Godland

Text: Emilien Gür

Prenez un prêtre danois et envoyez-le en Islande. À une époque où rares sont ceux qui ont vu un appareil photo. Par bateau, donc. Faites-le traverser l’île. À pied, à cheval. Qu’il ait le temps de sentir les paysages. Une fois arrivé à destination, qu’il supervise la construction d’une église, rencontre des hommes et des femmes, éprouve la douleur de ne pas être chez soi, sente grandir en lui des passions humaines, trop humaines. Et voilà, vous aurez du cinéma. Vraiment ?

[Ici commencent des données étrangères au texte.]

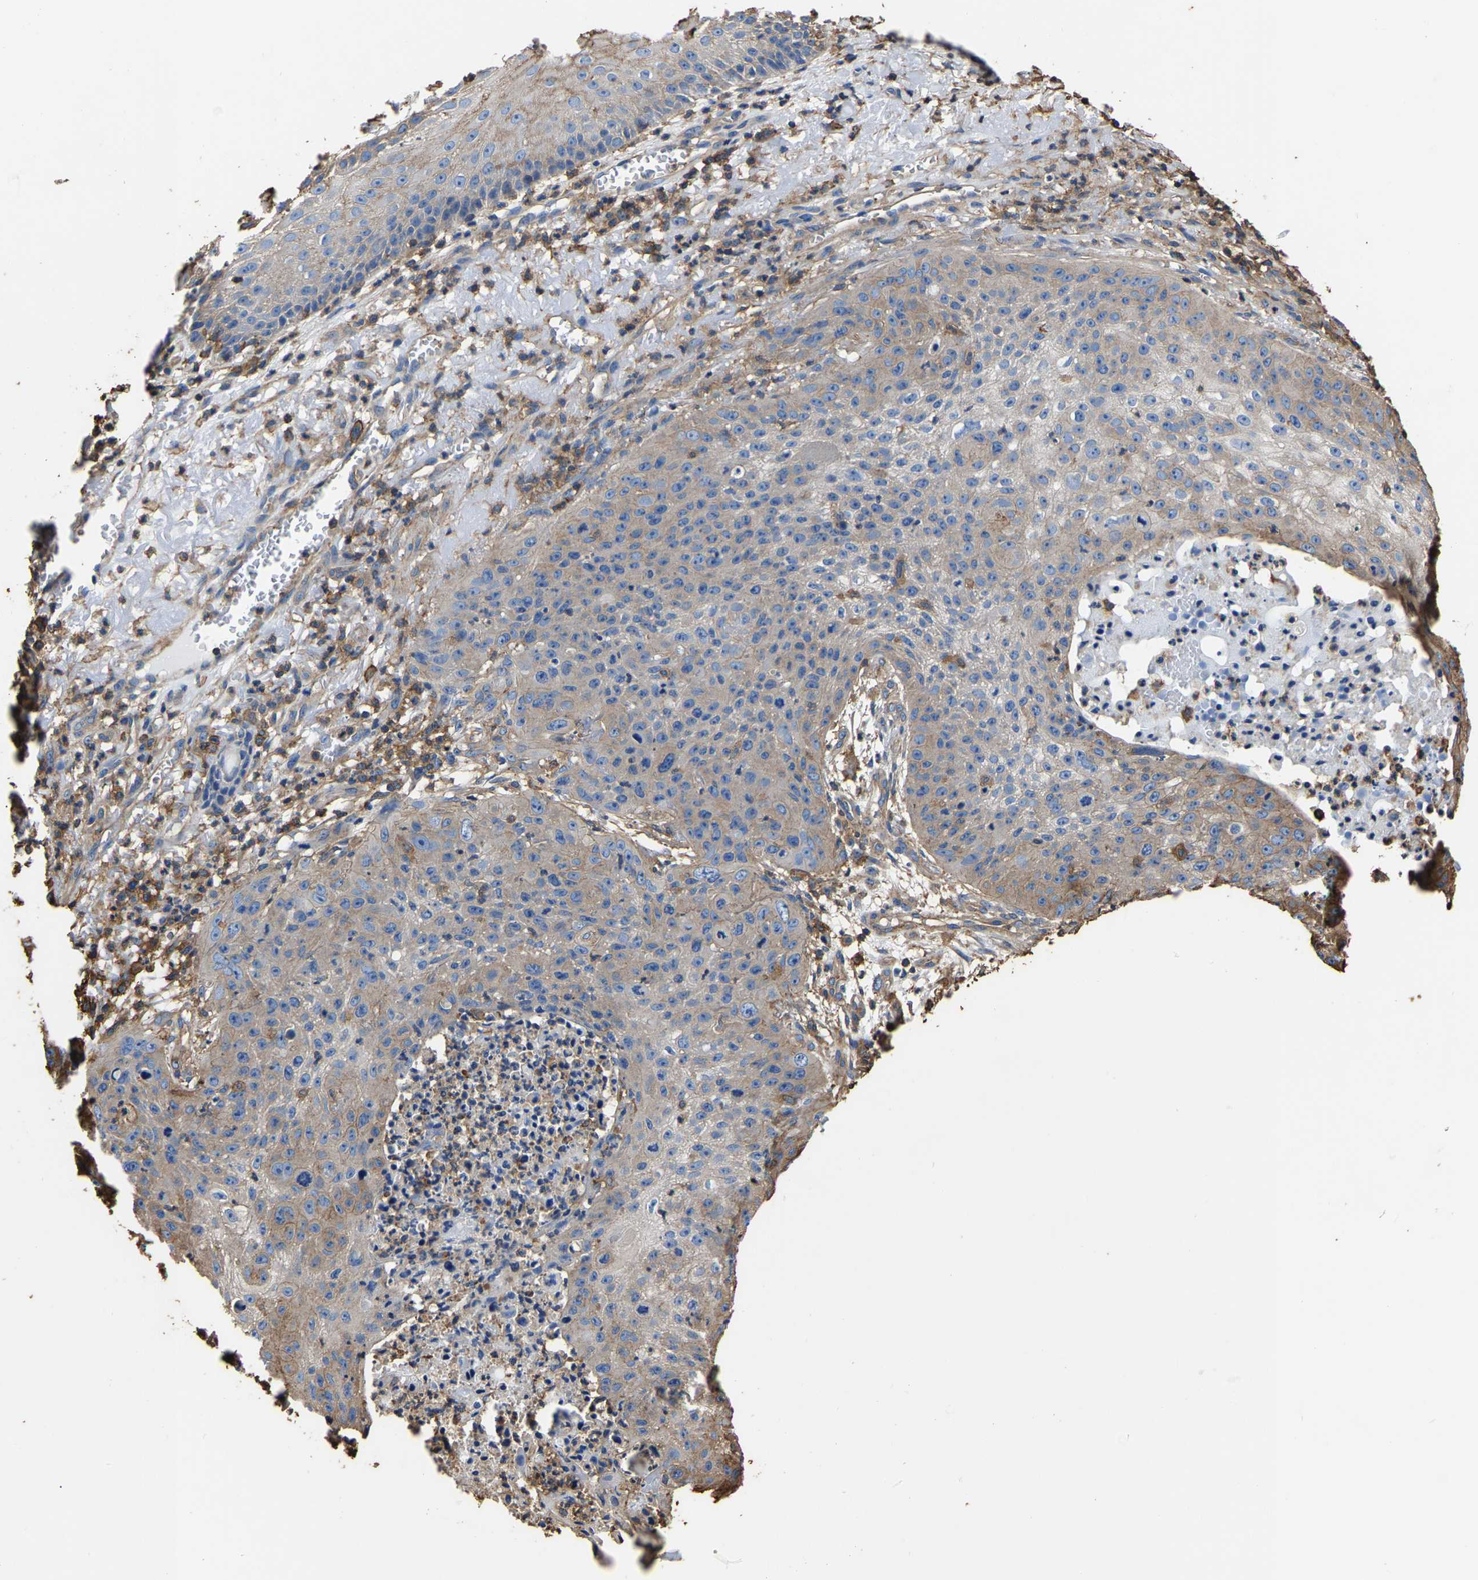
{"staining": {"intensity": "weak", "quantity": "25%-75%", "location": "cytoplasmic/membranous"}, "tissue": "skin cancer", "cell_type": "Tumor cells", "image_type": "cancer", "snomed": [{"axis": "morphology", "description": "Squamous cell carcinoma, NOS"}, {"axis": "topography", "description": "Skin"}], "caption": "Immunohistochemistry (IHC) staining of skin cancer, which exhibits low levels of weak cytoplasmic/membranous positivity in approximately 25%-75% of tumor cells indicating weak cytoplasmic/membranous protein staining. The staining was performed using DAB (3,3'-diaminobenzidine) (brown) for protein detection and nuclei were counterstained in hematoxylin (blue).", "gene": "ARMT1", "patient": {"sex": "female", "age": 80}}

Je n’ai rien contre Godland. C’est même un beau film ou, plus exactement, un film avec de belles images. Des vignettes soignées, tournées en 16 mm. Non par afféterie, mais parce que le seul « sujet » qui intéresse vraiment Hlynur Pálmason, c’est la mémoire des images. Au début, un carton nous avertit : le film que vous allez voir s’inspire des premières photographies connues de la côte sud islandaise, réalisées par un prêtre danois à l’aube du siècle dernier. Mais le film que nous voyons appartient, lui aussi, au passé. Celui du cinéma lorsqu’il racontait, l’air de rien, des histoires d’hommes en prise avec des paysages, la tension jamais résolue entre l’individu et la communauté, le conflit entre le désir et la loi. Godland renoue avec cette fibre, mais aujourd’hui il est difficile d’avoir l’air de rien, et Hlynur Pálmason doit partir des débuts de la photographie pour retrouver le cinéma classique. Détour postmoderne, dont certains, Wim Wenders en tête, ont fait leur recette jusqu’à l’épuisement. Du cinéma.

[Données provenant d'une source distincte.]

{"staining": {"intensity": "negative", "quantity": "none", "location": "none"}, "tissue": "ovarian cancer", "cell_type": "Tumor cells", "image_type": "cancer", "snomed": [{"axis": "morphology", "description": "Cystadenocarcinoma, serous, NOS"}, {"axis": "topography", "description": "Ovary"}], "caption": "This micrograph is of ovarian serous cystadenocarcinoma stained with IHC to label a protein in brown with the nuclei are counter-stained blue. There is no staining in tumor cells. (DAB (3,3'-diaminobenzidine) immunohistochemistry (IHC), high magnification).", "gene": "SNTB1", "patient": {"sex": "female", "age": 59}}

De Godland, le cinéma sort toutefois en meilleur état que des derniers pensums du cinéaste-allemand-devenu-mondial. Non pas moribond, certes pétrifié dans une forme muséale, mais vivant, encore vivant. À la fin pointe même un germe d’émotion, lorsque la jeune Ida (Ída Mekkín Hlynsdóttir, dont il faut saluer le talent et la vitalité) découvre le squelette du prêtre au milieu d’une lande aride et lui adresse, les larmes aux yeux, ces quelques mots : « vous serez bientôt recouvert par les fleurs, ce sera beau ». Ce plan en contreplongée sur un visage d’enfant en pleurs sauve le film qui, jusque-là, n’avait fait que raconter une histoire possible de la réalisation des premières photographies de la côte sud islandaise, leur ôtant par là leur insondable mystère (je ne les ai pas vues, mais les imagine opaques, radicalement étrangères, comme l’est, pour nous, cette fin de siècle qui ne connaissait pas encore le cinéma). Un plan désarticulé du récit, épilogue qui ne conclut rien, mais ouvre l’image à l’émotion. Alors, le film appartient au présent.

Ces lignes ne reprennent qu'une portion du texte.